Heading into 2026, investors face three issues: a scarcity of growth, a scarcity of capital and a scarcity of certainty.
To battle that, we need a three-prong strategy. You need to anchor your portfolio into highly profitable companies, but you need to cast a wider net for sources of returns, and you need to be actively reducing volatility.
To find high-profitability companies, the US still remains an important allocation, but we’re also seeing a broadening of earnings growth and profitability across global equity markets. That not only helps you cast a wider net, but it also helps you with diversification.
In Japan, we’re seeing corporate governance reforms. In Europe, some fiscal stimulus around defense spending ignited a value rally, but quality companies have not rallied yet, and there’s still a lot of opportunity there.
And in emerging markets, we see a broad set of themes that can continue to drive those markets higher—digital transformation, the rise of consumer spending and, in some markets, improvements in corporate governance. On top of that, continued weakness in the US dollar would be an additional catalyst.
On Volatility
The biggest risk that investors face is the complacency about risk. You never know which headline is going to trigger a market-moving event. If you remember through last year, we had DeepSeek in January; we had the tariff announcement in April; we had the jobs report on August first that set off a speculative growth rally.
To prepare for that volatility, investors need to think about a number of strategies. Being defensive is one of them, but so is diversification. We need to diversify across styles and across regions. Even in strategies that seek higher returns, we need to understand that we have concrete risk mitigation strategies when volatility does erupt.
The End of US Exceptionalism?
There’s an ongoing debate about US exceptionalism. We don’t expect sustained structural US underperformance. US companies have a lot of advantages—access to capital, innovation and high corporate profitability—but the gap that we’ve seen to other markets could start to narrow. We have catalysts, such as corporate reform in Japan, capital discipline in Europe and emerging profitability across emerging markets.
That spells opportunities for diversification.
AI—Bubble or No Bubble?
One popular question today is, are we in an AI bubble? I actually think it’s too simplistic of a question for such a complex issue. AI is such a major force across markets, across the breadth of companies it affects, as well as across the economy. We have to understand the risks that it poses, including the concentration it has led to in markets.

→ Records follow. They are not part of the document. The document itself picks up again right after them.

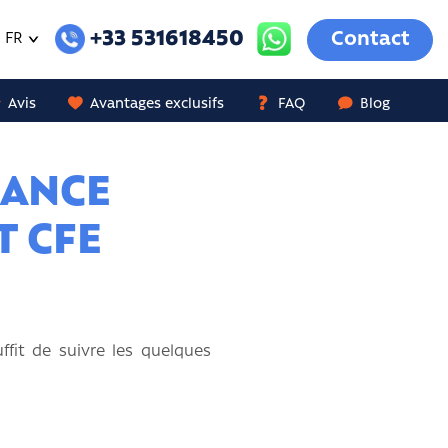
+33 531618450
Contact
FR
Avis
Avantages exclusifs
FAQ
Blog
RANCE
T CFE
ffit de suivre les quelques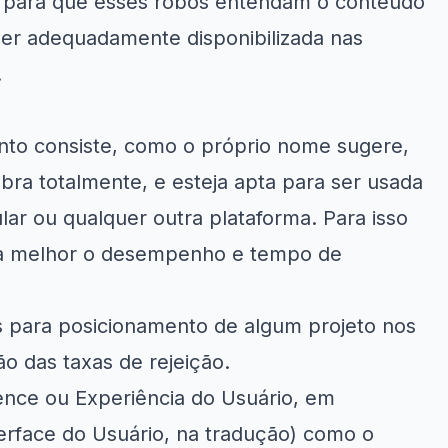
na para que esses robôs entendam o conteúdo
ser adequadamente disponibilizada nas
.
nto consiste, como o próprio nome sugere,
ra totalmente, e esteja apta para ser usada
lar ou qualquer outra plataforma. Para isso
ara melhor o desempenho e tempo de
is para posicionamento de algum projeto nos
 das taxas de rejeição.
ience ou Experiência do Usuário, em
terface do Usuário, na tradução) como o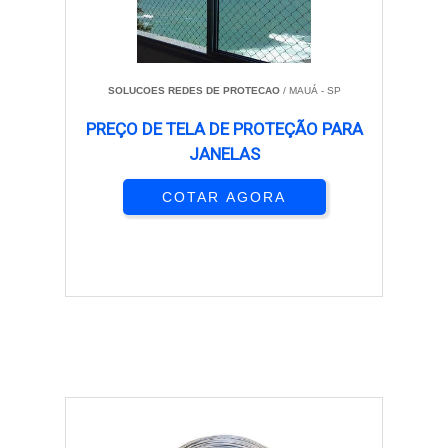
SOLUCOES REDES DE PROTECAO
/ MAUÁ - SP
PREÇO DE TELA DE PROTEÇÃO PARA
JANELAS
COTAR AGORA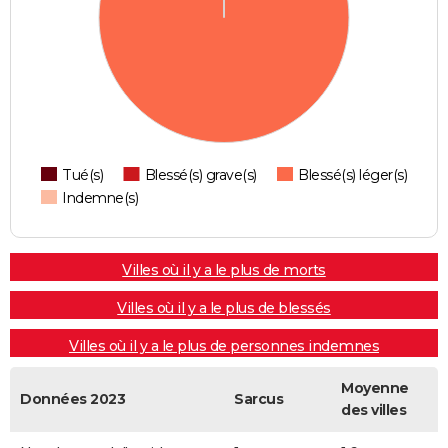
Tué(s)
Blessé(s) grave(s)
Blessé(s) léger(s)
Indemne(s)
Villes où il y a le plus de morts
Villes où il y a le plus de blessés
Villes où il y a le plus de personnes indemnes
Moyenne
Données 2023
Sarcus
des villes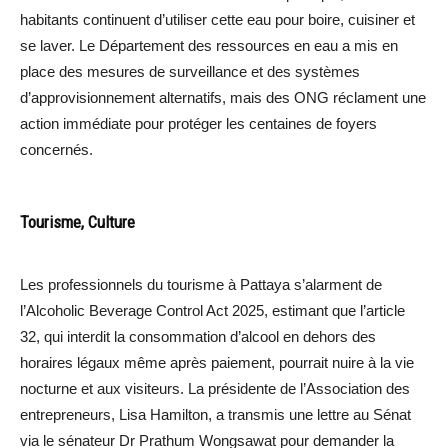
habitants continuent d’utiliser cette eau pour boire, cuisiner et
se laver. Le Département des ressources en eau a mis en
place des mesures de surveillance et des systèmes
d’approvisionnement alternatifs, mais des ONG réclament une
action immédiate pour protéger les centaines de foyers
concernés.
Tourisme, Culture
Les professionnels du tourisme à Pattaya s’alarment de
l’Alcoholic Beverage Control Act 2025, estimant que l’article
32, qui interdit la consommation d’alcool en dehors des
horaires légaux même après paiement, pourrait nuire à la vie
nocturne et aux visiteurs. La présidente de l’Association des
entrepreneurs, Lisa Hamilton, a transmis une lettre au Sénat
via le sénateur Dr Prathum Wongsawat pour demander la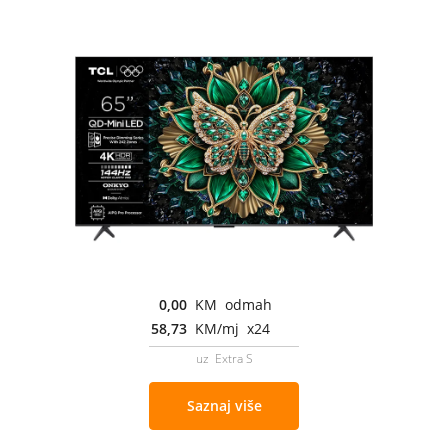
0,00
KM odmah
58,73
KM/mj x24
uz Extra S
Saznaj više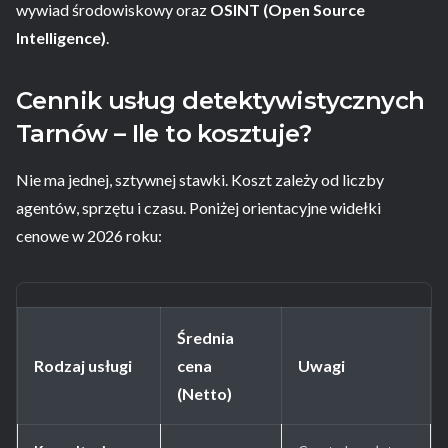
wywiad środowiskowy oraz
OSINT (Open Source
Intelligence)
.
Cennik usług detektywistycznych
Tarnów – Ile to kosztuje?
Nie ma jednej, sztywnej stawki. Koszt zależy od liczby
agentów, sprzętu i czasu. Poniżej orientacyjne widełki
cenowe w 2026 roku:
Średnia
Rodzaj usługi
cena
Uwagi
(Netto)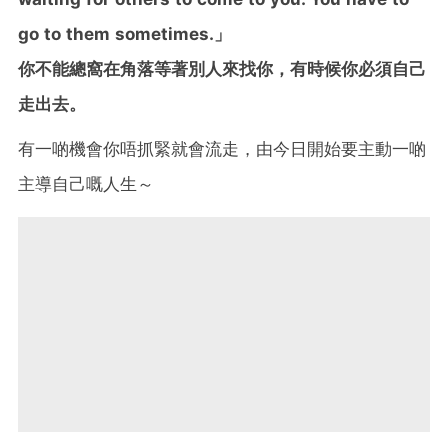
go to them sometimes.」
你不能總窩在角落等著別人來找你，有時候你必須自己
走出去。
有一啲機會你唔抓緊就會流走，由今日開始要主動一啲
主導自己嘅人生～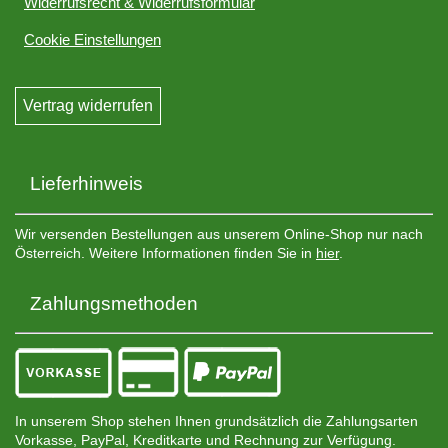
Widerrufsrecht & Widerrufsformular
Cookie Einstellungen
Vertrag widerrufen
Lieferhinweis
Wir versenden Bestellungen aus unserem Online-Shop nur nach
Österreich. Weitere Informationen finden Sie in
hier
.
Zahlungsmethoden
In unserem Shop stehen Ihnen grundsätzlich die Zahlungsarten
Vorkasse, PayPal, Kreditkarte und Rechnung zur Verfügung.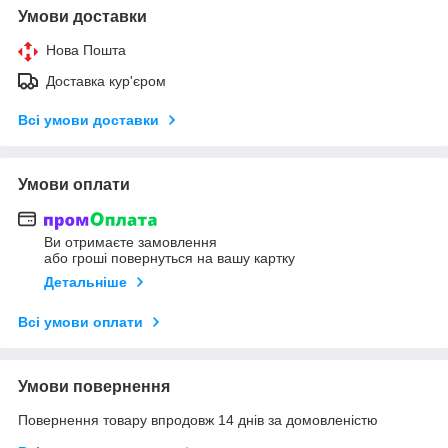
Умови доставки
Нова Пошта
Доставка кур'єром
Всі умови доставки
Умови оплати
Ви отримаєте замовлення
або гроші повернуться на вашу картку
Детальніше
Всі умови оплати
Умови повернення
Повернення товару впродовж 14 днів за домовленістю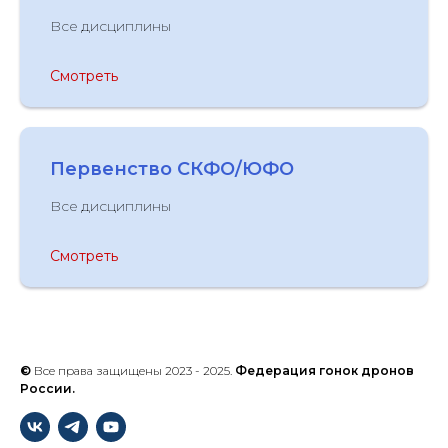
Все дисциплины
Смотреть
Первенство СКФО/ЮФО
Все дисциплины
Смотреть
©
Все права защищены 2023 - 2025.
Федерация гонок дронов
России.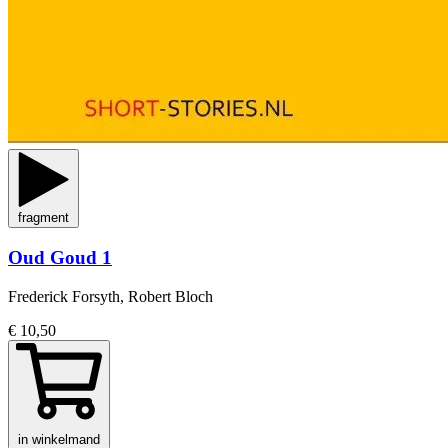
fragment
Oud Goud 1
Frederick Forsyth, Robert Bloch
€ 10,50
in winkelmand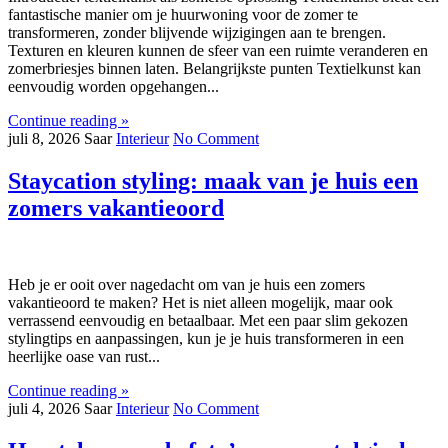
fantastische manier om je huurwoning voor de zomer te
transformeren, zonder blijvende wijzigingen aan te brengen.
Texturen en kleuren kunnen de sfeer van een ruimte veranderen en
zomerbriesjes binnen laten. Belangrijkste punten Textielkunst kan
eenvoudig worden opgehangen...
Continue reading »
juli 8, 2026
Saar
Interieur
No Comment
Staycation styling: maak van je huis een
zomers vakantieoord
Heb je er ooit over nagedacht om van je huis een zomers
vakantieoord te maken? Het is niet alleen mogelijk, maar ook
verrassend eenvoudig en betaalbaar. Met een paar slim gekozen
stylingtips en aanpassingen, kun je je huis transformeren in een
heerlijke oase van rust...
Continue reading »
juli 4, 2026
Saar
Interieur
No Comment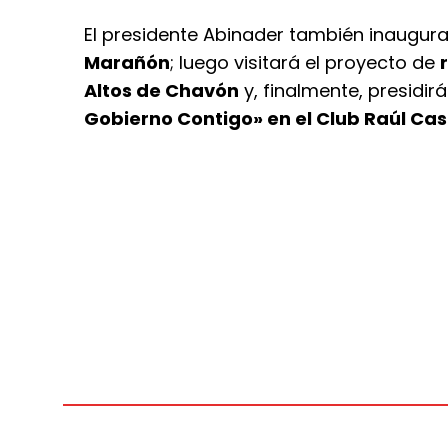
El presidente Abinader también inaugur
Marañón
; luego visitará el proyecto de
Altos de Chavón
y, finalmente, presidir
Gobierno Contigo» en el Club Raúl Cas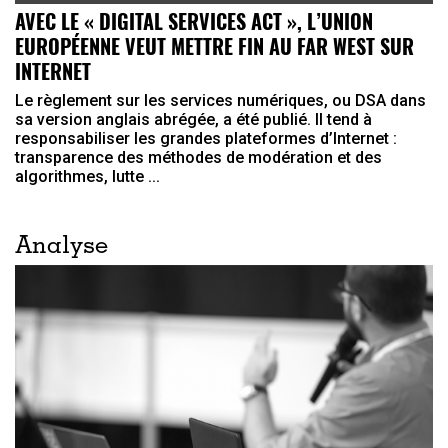
AVEC LE « DIGITAL SERVICES ACT », L’UNION
EUROPÉENNE VEUT METTRE FIN AU FAR WEST SUR
INTERNET
Le règlement sur les services numériques, ou DSA dans
sa version anglais abrégée, a été publié. Il tend à
responsabiliser les grandes plateformes d’Internet :
transparence des méthodes de modération et des
algorithmes, lutte ...
Analyse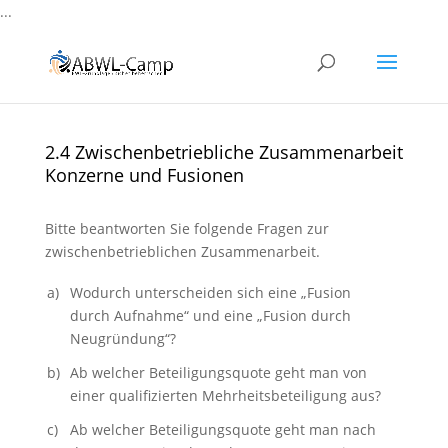
...
2.4 Zwischenbetriebliche Zusammenarbeit
Konzerne und Fusionen
Bitte beantworten Sie folgende Fragen zur
zwischenbetrieblichen Zusammenarbeit.
a)
Wodurch unterscheiden sich eine „Fusion
durch Aufnahme“ und eine „Fusion durch
Neugründung“?
b)
Ab welcher Beteiligungsquote geht man von
einer qualifizierten Mehrheitsbeteiligung aus?
c)
Ab welcher Beteiligungsquote geht man nach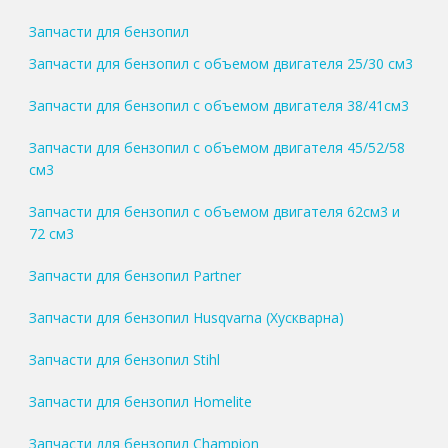
Запчасти для бензопил
Запчасти для бензопил с объемом двигателя 25/30 см3
Запчасти для бензопил с объемом двигателя 38/41см3
Запчасти для бензопил с объемом двигателя 45/52/58
см3
Запчасти для бензопил с объемом двигателя 62см3 и
72 см3
Запчасти для бензопил Partner
Запчасти для бензопил Husqvarna (Хускварна)
Запчасти для бензопил Stihl
Запчасти для бензопил Homelite
Запчасти для бензопил Champion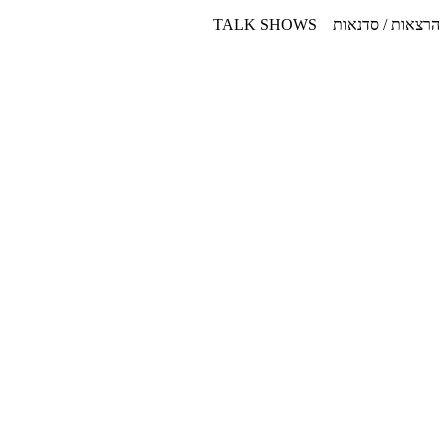
דלג
הרצאות / סדנאות TALK SHOWS
לתוכן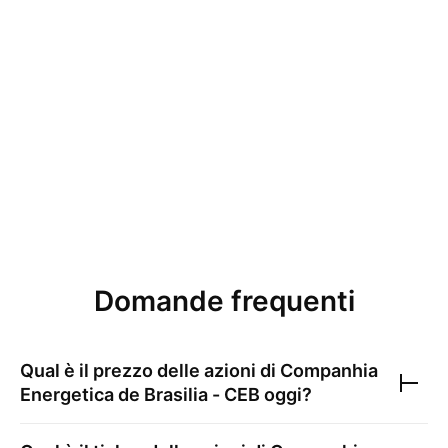
Domande frequenti
Qual è il prezzo delle azioni di
Companhia
Energetica de Brasilia - CEB
oggi?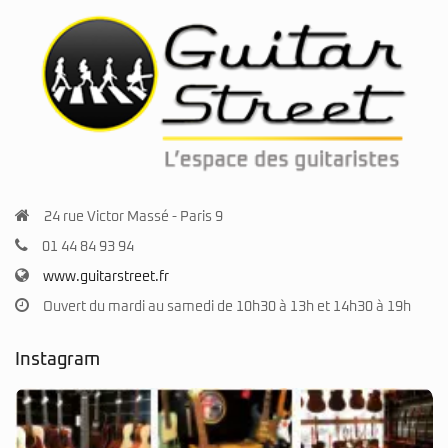
24 rue Victor Massé - Paris 9
01 44 84 93 94
www.guitarstreet.fr
Ouvert du mardi au samedi de 10h30 à 13h et 14h30 à 19h
Instagram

We believe investors need to manage crowding risk and think more broadly about all the beneficiaries to the technology beyond just the current leaders. You need AI exposure, but you need to be selective and diversified.
Quality Matters
2025 was a very difficult year for quality companies. In an environment where the Fed was about to cut rates, investors got very excited about speculative growth companies.
There’s a lot of opportunities and attractive valuations that can be found in the US, in Europe and across the world. Quality companies are companies with durable profitability that can generate long-term earnings growth. History tells us that investing in these companies is an important strategy for generating long-term returns.